In the case before us we need go no further than State v. Kjorsvik, 117 Wash. 2d 93, 812 P.2d 86 (1991), as explained by State v. Johnson, 119 Wash. 2d 143, 829 P.2d 1078 (1992), where at pages 149-50 the court said, "when liberally construing an information challenged for the first time on appeal, we have held `unlawfully' sufficient to allege intent, unless there is prejudice to the defendant."
Here Wallway's information charged that he did "unlawfully manufacture a controlled substance, to-wit: Marijuana, in violation of RCW 69.50.401 (a)". Knowledge of the nature of the substance manufactured or guilty intent is thus implicit in the allegation and satisfies the Kjorsvik requirements.
NOTES
[1] The residence occupied by Wallway was located on property belonging to Wallway's brother, Rick.
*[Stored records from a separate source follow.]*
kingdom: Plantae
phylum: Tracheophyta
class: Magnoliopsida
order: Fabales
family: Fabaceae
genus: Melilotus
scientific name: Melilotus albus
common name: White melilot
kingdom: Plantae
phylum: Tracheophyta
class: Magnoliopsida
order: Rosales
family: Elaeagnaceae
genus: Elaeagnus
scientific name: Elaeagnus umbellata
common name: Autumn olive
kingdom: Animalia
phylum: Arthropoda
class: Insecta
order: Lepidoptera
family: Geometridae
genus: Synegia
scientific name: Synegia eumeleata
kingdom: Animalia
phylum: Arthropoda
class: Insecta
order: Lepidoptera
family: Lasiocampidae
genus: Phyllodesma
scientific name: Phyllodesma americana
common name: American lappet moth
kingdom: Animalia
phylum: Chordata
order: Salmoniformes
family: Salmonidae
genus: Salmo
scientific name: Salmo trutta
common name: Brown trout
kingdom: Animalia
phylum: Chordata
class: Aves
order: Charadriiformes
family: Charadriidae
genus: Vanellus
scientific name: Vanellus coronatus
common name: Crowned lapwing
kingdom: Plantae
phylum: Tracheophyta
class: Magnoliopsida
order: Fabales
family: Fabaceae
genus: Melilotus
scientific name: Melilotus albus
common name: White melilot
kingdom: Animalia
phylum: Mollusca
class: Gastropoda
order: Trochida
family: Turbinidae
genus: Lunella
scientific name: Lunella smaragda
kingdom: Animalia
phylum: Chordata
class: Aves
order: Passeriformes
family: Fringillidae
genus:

According to counsel for the State, Rick Wallway is now deceased.
[2] Applying a liberal standard of review to such challenges provides an incentive for defendants to raise sufficiency challenges in a timely fashion. See Kjorsvik, 117 Wn.2d at 103.
[3] Indeed, if a particular accused reading an information were to contemplate the rare situation involving manufacture without knowledge of the identity of the substance manufactured, one would expect the accused to attack the sufficiency of the information before trial, and at that point the matter could be dealt with under pretrial standards, see State v. Johnson, 119 Wash. 2d 143, 149-50, 829 P.2d 1078 (1992), rather than Kjorsvik's standards.
[4] RCW 69.50.509 provides:
"If, upon the sworn complaint of any person, it shall be made to appear to any judge of the superior court, district court, or municipal court that there is probable cause to believe that any controlled substance is being used, manufactured, sold, bartered, exchanged, administered, dispensed, delivered, distributed, produced, possessed, given away, furnished or otherwise disposed of or kept in violation of the provisions of this chapter, such judge shall, with or without the approval of the prosecuting attorney, issue a warrant directed to any law enforcement officer of the state, commanding him or her to search the premises designated and described in such complaint and warrant, and to seize all controlled substances there found, together with the vessels in which they are contained, and all implements, furniture and fixtures used or kept for the illegal manufacture, sale, barter, exchange, administering, dispensing, delivering, distributing, producing, possessing, giving away, furnishing or otherwise disposing of such controlled substances, and to safely keep the same, and to make a return of said warrant within three days, showing all acts and things done thereunder, with a particular statement of all articles seized and the name of the person or persons in whose possession the same were found, if any, and if no person be found in the possession of said articles, the returns shall so state. The provisions of RCW 10.31.030 as now or hereafter amended shall apply to actions taken pursuant to this chapter." (Italics ours.)
[5] CrR 2.3(c) provides in pertinent part: "If the court finds that probable cause for the issuance of a warrant exists, it shall issue a warrant ... The warrant shall be directed to any peace officer. It shall command the officer to search, within a specified period of time not to exceed 10 days, the person, place, or thing named for the property or person specified...."
[*] Judge John A. Petrich was a member of the Court of Appeals at the time oral argument was heard on this matter. He is now serving as a judge pro tempore of the court pursuant to CAR 21(c).